After many years of pondering the problem , and considering painted pewter ( hopeless, the paint comes off instantly ), I bit the bullet and contacted Beechcraft , a lost wax casting business .
The response was favourable , so I sculpted and cast into pewter a complete set of buckles, which were then sent to Beechcraft for conversion into brass , by the modern version of the very ancient lost wax process.
The results were not cheap, but not prohibitively expensive either : a set works out at around £15.
The brass castings are also about 8% smaller than the originals, which is to be noted for future projects !
You have to polish the brass , and do a little filing here and there, and of course add pins if you want. I just got the double buckles cast , since all the single buckles can be made up from brass wire .
The leather is perfect , from my friend and colleague PAD 75, who gets it in Paris , thinned to a range of fractions of a millimetre.

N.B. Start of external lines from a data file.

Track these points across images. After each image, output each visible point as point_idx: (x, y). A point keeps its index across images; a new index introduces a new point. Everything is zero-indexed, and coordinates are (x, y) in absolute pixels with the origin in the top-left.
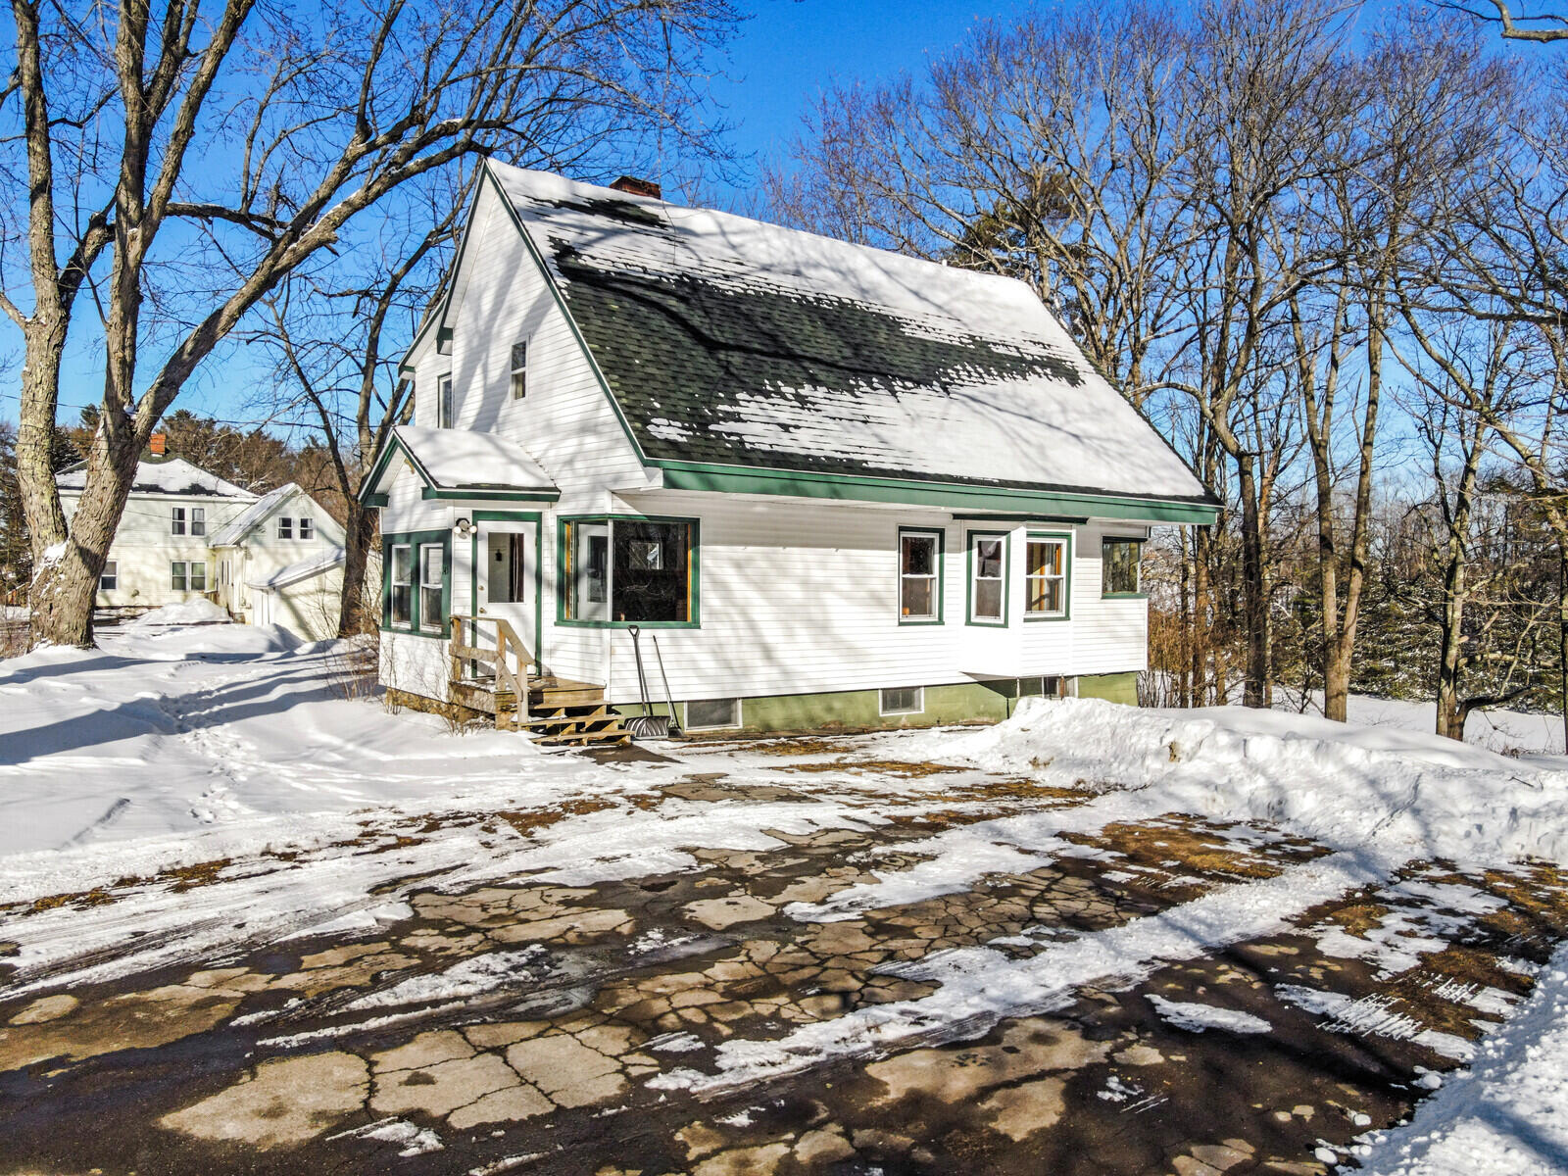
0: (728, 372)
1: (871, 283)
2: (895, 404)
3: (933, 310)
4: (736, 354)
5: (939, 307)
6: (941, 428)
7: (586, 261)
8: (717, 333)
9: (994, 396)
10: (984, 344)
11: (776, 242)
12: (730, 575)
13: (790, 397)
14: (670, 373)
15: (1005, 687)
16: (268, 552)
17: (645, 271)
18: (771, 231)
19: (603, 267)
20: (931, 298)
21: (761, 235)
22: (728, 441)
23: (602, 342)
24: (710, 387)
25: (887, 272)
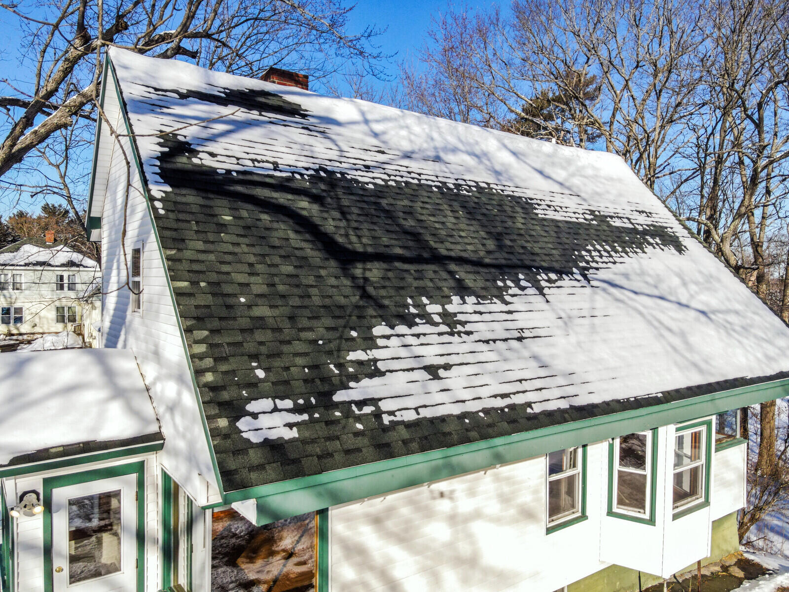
0: (365, 295)
1: (503, 164)
2: (545, 306)
3: (556, 188)
4: (377, 264)
5: (561, 184)
6: (593, 329)
7: (204, 160)
8: (354, 239)
9: (626, 276)
10: (603, 219)
11: (417, 129)
12: (368, 536)
13: (437, 319)
14: (285, 311)
17: (276, 167)
18: (412, 119)
19: (221, 165)
20: (554, 176)
21: (402, 122)
22: (359, 419)
23: (194, 276)
24: (341, 322)
25: (514, 154)
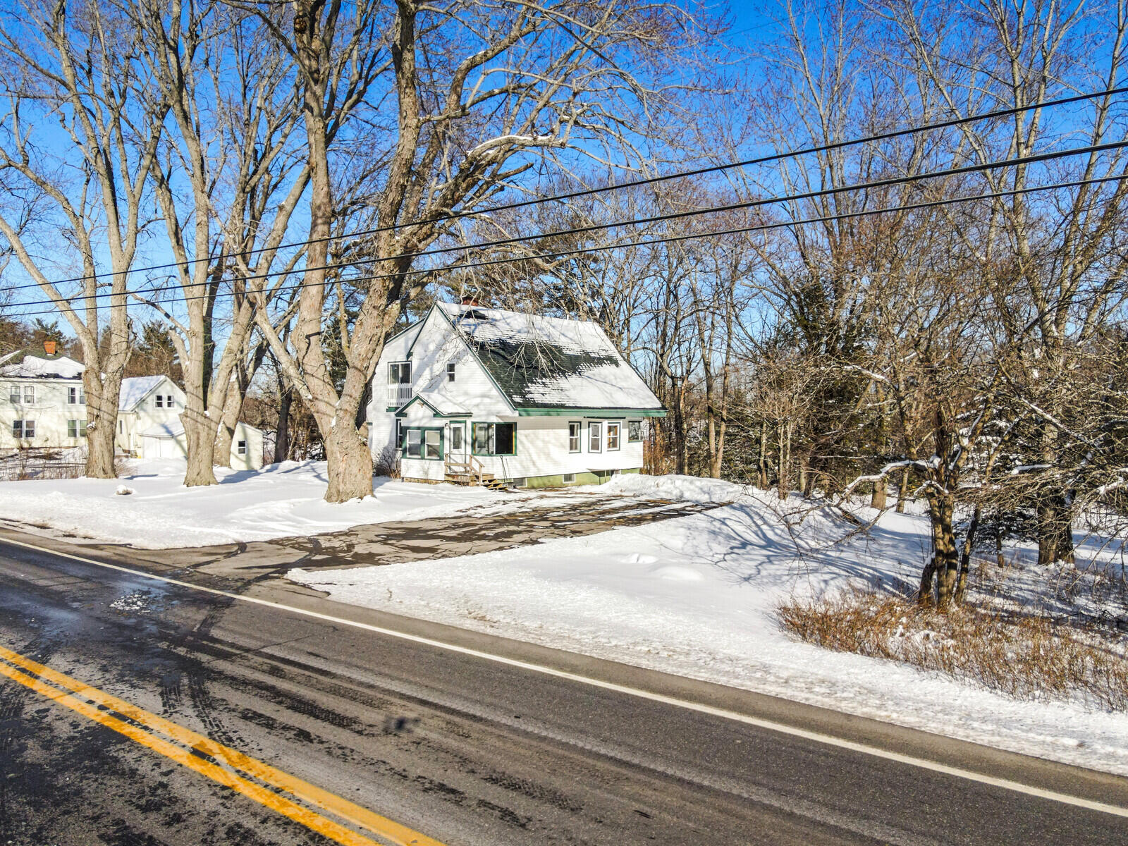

I stain it using Fiebigs spirit-based leather dyes, in this case Light Brown, slightly thinned with surgical spirit.The brass rivets are the smallest type of ship-builder’s pins.
The hardest part is the cartridge boxes : I made a Sculpey former to stretch them round, then sewed them on the machine . It greatly helps to wetform the leather parts before sewing , and lightly glue in place to stop them shifting under the machine .
If you are careful , machine sewing thin leather is quite easy , and gives a much better effect than just glueing.
Getting it all to go together properly took much time and fine adjustment. Inevitably scale cast buckles tend to be a bit tighter than the real thing, and I had to skive a lot of leather tabs to get them through the buckles.
The Small and Large packs are painted shirting cotton.